Sergeant Lopez's team occasionally interacts with locals on base, including the operators of an Indian restaurant that provides an alternative to dining facility food, and guards who invite Sergeant Lopez and her team to share lunch.

"The food, which usually has rice, some type of meat and bread, is always delicious," she said. "They (the guards) are always extremely nice."

While Sergeant Lopez is deployed, Staff Sgt. Jorge Lopez, her husband, juggles his job as the NCO in charge of acquisitions management for the 10th Medical Support Squadron's Medical Logistics Flight with his role as father for the NCOs' two children: Trinity, age 4, and Jayda, age 1.

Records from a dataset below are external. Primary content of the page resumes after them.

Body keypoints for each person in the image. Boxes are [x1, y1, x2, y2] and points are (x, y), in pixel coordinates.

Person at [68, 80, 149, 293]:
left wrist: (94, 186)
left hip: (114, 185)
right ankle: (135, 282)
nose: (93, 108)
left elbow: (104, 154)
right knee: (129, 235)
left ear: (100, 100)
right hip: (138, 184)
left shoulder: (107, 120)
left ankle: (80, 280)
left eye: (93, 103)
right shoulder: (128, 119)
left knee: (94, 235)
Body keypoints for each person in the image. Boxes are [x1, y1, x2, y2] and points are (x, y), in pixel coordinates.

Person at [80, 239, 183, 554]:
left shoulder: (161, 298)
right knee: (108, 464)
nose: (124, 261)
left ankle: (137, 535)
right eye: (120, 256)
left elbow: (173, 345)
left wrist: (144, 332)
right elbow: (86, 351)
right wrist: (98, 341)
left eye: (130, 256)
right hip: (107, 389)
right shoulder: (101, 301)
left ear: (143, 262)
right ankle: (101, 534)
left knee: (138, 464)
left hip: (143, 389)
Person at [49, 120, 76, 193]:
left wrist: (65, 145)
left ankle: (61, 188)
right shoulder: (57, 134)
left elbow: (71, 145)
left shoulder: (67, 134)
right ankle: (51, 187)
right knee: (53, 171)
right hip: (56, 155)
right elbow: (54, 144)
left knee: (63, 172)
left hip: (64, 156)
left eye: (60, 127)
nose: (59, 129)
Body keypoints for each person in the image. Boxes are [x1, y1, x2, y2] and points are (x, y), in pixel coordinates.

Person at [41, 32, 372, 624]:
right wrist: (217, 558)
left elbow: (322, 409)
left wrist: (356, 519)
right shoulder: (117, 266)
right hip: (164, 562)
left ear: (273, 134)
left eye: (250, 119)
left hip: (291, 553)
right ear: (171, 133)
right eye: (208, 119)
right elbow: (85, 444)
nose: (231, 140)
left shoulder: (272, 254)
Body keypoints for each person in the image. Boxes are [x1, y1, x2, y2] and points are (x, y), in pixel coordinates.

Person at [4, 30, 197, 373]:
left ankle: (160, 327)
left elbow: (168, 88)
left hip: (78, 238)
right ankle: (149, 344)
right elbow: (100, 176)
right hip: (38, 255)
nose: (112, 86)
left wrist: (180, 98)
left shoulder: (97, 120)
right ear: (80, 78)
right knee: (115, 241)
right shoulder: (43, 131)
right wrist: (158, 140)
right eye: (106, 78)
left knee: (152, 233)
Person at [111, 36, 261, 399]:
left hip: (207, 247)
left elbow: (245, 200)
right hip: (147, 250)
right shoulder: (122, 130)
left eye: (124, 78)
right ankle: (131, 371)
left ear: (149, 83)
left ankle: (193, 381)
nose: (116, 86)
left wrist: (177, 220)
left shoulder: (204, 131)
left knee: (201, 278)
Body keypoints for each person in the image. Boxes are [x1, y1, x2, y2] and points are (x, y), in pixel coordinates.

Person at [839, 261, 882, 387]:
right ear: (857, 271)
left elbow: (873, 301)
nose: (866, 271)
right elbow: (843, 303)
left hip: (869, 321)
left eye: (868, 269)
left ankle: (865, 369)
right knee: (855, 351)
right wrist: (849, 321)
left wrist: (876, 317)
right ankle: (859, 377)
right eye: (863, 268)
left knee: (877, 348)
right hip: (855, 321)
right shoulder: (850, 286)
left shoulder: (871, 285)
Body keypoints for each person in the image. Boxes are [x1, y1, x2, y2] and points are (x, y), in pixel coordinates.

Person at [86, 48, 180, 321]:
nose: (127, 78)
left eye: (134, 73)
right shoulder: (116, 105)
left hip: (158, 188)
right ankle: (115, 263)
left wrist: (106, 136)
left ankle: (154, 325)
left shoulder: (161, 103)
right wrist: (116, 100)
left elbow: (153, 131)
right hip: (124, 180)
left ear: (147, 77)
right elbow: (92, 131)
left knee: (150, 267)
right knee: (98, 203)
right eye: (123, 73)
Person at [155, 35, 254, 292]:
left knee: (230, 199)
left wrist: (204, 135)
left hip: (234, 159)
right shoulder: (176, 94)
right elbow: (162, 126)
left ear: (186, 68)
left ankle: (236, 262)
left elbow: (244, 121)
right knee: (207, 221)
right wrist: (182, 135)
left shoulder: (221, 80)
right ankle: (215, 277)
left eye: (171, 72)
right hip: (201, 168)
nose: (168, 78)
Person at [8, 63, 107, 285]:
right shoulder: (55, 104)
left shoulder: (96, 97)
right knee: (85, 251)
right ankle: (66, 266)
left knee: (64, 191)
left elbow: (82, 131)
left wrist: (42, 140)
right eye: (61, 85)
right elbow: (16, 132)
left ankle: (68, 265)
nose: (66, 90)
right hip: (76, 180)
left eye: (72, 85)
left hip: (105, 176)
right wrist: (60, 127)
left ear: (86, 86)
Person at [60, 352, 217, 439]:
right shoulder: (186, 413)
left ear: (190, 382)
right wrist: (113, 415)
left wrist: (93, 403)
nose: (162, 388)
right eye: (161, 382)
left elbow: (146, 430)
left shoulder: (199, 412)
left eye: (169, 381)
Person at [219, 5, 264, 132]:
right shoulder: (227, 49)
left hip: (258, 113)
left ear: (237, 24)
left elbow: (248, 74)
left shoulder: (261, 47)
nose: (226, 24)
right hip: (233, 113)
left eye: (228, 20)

"I think he's become more of an independent parent, with having to make all the decisions pertaining to our girls," the Air Force wife and mother said. "He's doing a great job."

However, communicating with her family has become more difficult since the rocket attack destroyed her laptop computer, and she's had to learn to sometimes let things be.

"There are so many things we cannot change, and this experience has taught me to not sweat the small things," she said. "Work hard, but make sure you find time for yourself, or you will get burned out too quickly."

She also had advice for military parents who will deploy: work on personal goals and focus on yourself.

"Just think of it as a time to get yourself together," Sergeant Lopez said. "I take it day by day, and it does get easier, but you're going to have those days when all you want is to be with your family. I always think that there are thousands of other mothers who left their families, and I know that if they can do it, so can I."

Few couples outside of the military face the challenges that the Lopez family works through together.

"I think military couples all over the world are going through the same things we are," she said. "Especially one spouse deploying and the other spouse having to leave during their deployment or even right after they have returned home. It can be taxing on a relationship."

But the challenges, she added, can bring couples closer together, as it has done for them.